Hacker News new | ask | show | jobs
by BugsJustFindMe 488 days ago
> Now, a lot of these studies try to "control for" the problem I just stated - they say things like "We examined the effect of X and Y, while controlling for Z [e.g., how wealthy or educated the people/countries/whatever are]." How do they do this? The short answer is, well, hm, jeez.

You mean they don't cluster the data into sets of overlapping bins where the controlled attribute has approximately the same value and then look for the presence of an XY relationship within the bins instead of across them?

1 comments

No. What they actually do is that they do a regression with both X and Z among the independent variables, and then look solely at the coefficients coming from X. (As mentioned in the article.) Including Z as a dependent variable alongside X "controls for" it in that now the coefficients for X are supposed to not include any effect from Z (since any Z effect should go in the Z coefficients).

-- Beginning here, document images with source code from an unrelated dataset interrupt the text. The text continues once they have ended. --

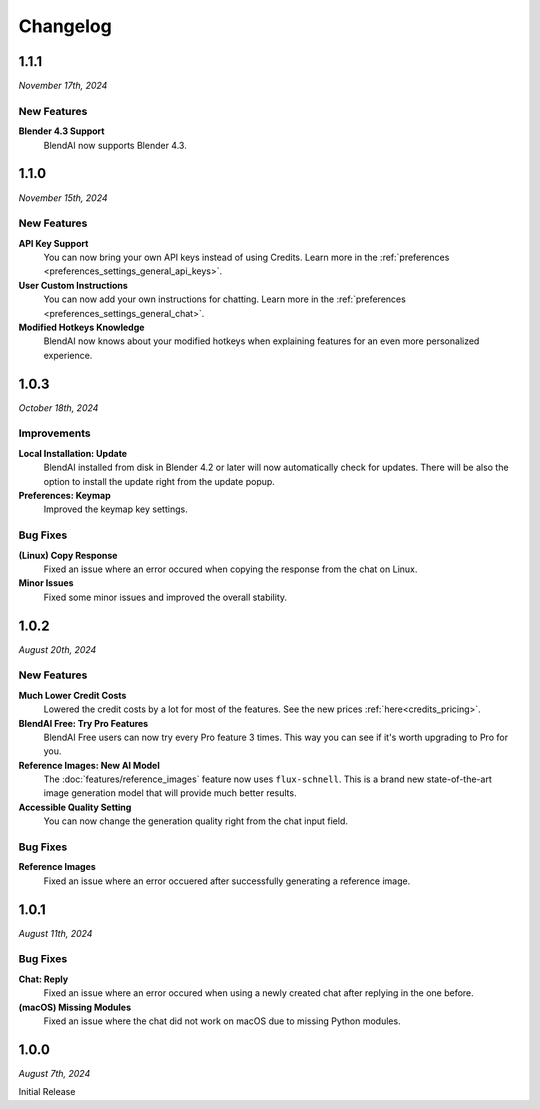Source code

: =========
Changelog
=========

#####
1.1.1
#####

*November 17th, 2024*

************
New Features
************

**Blender 4.3 Support**
    BlendAI now supports Blender 4.3.

#####
1.1.0
#####

*November 15th, 2024*

************
New Features
************

**API Key Support**
    You can now bring your own API keys instead of using Credits. Learn more in the :ref:`preferences <preferences_settings_general_api_keys>`.

**User Custom Instructions**
    You can now add your own instructions for chatting. Learn more in the :ref:`preferences <preferences_settings_general_chat>`.

**Modified Hotkeys Knowledge**
    BlendAI now knows about your modified hotkeys when explaining features for an even more personalized experience.

#####
1.0.3
#####

*October 18th, 2024*

************
Improvements
************

**Local Installation: Update**
    BlendAI installed from disk in Blender 4.2 or later will now automatically check for updates. There will be also the option to install the update right from the update popup.

**Preferences: Keymap**
    Improved the keymap key settings.

*********
Bug Fixes
*********

**(Linux) Copy Response**
    Fixed an issue where an error occured when copying the response from the chat on Linux.

**Minor Issues**
    Fixed some minor issues and improved the overall stability.


#####
1.0.2
#####

*August 20th, 2024*

************
New Features
************

**Much Lower Credit Costs**
    Lowered the credit costs by a lot for most of the features. See the new prices :ref:`here<credits_pricing>`.

**BlendAI Free: Try Pro Features**
    BlendAI Free users can now try every Pro feature 3 times. This way you can see if it's worth upgrading to Pro for you.

**Reference Images: New AI Model**
    The :doc:`features/reference_images` feature now uses ``flux-schnell``. This is a brand new state-of-the-art image generation model that will provide much better results.

**Accessible Quality Setting**
    You can now change the generation quality right from the chat input field.

*********
Bug Fixes
*********

**Reference Images**
    Fixed an issue where an error occuered after successfully generating a reference image.


#####
1.0.1
#####

*August 11th, 2024*

*********
Bug Fixes
*********

**Chat: Reply**
    Fixed an issue where an error occured when using a newly created chat after replying in the one before.
    
**(macOS) Missing Modules**
    Fixed an issue where the chat did not work on macOS due to missing Python modules.


#####
1.0.0
#####

*August 7th, 2024*

Initial Release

How well this works is something I don't know enough to answer.

I don't actually know how the method you suggest compares in the limit of finer bins. It's possible it might only achieve similar results?

The smaller bins approach is adjustment via stratification.

Good primer on both here: https://www.mynutritionscience.com/p/statistical-adjustment

My understanding is that in the limit, it does the same thing, but with more of a flattened tree representation.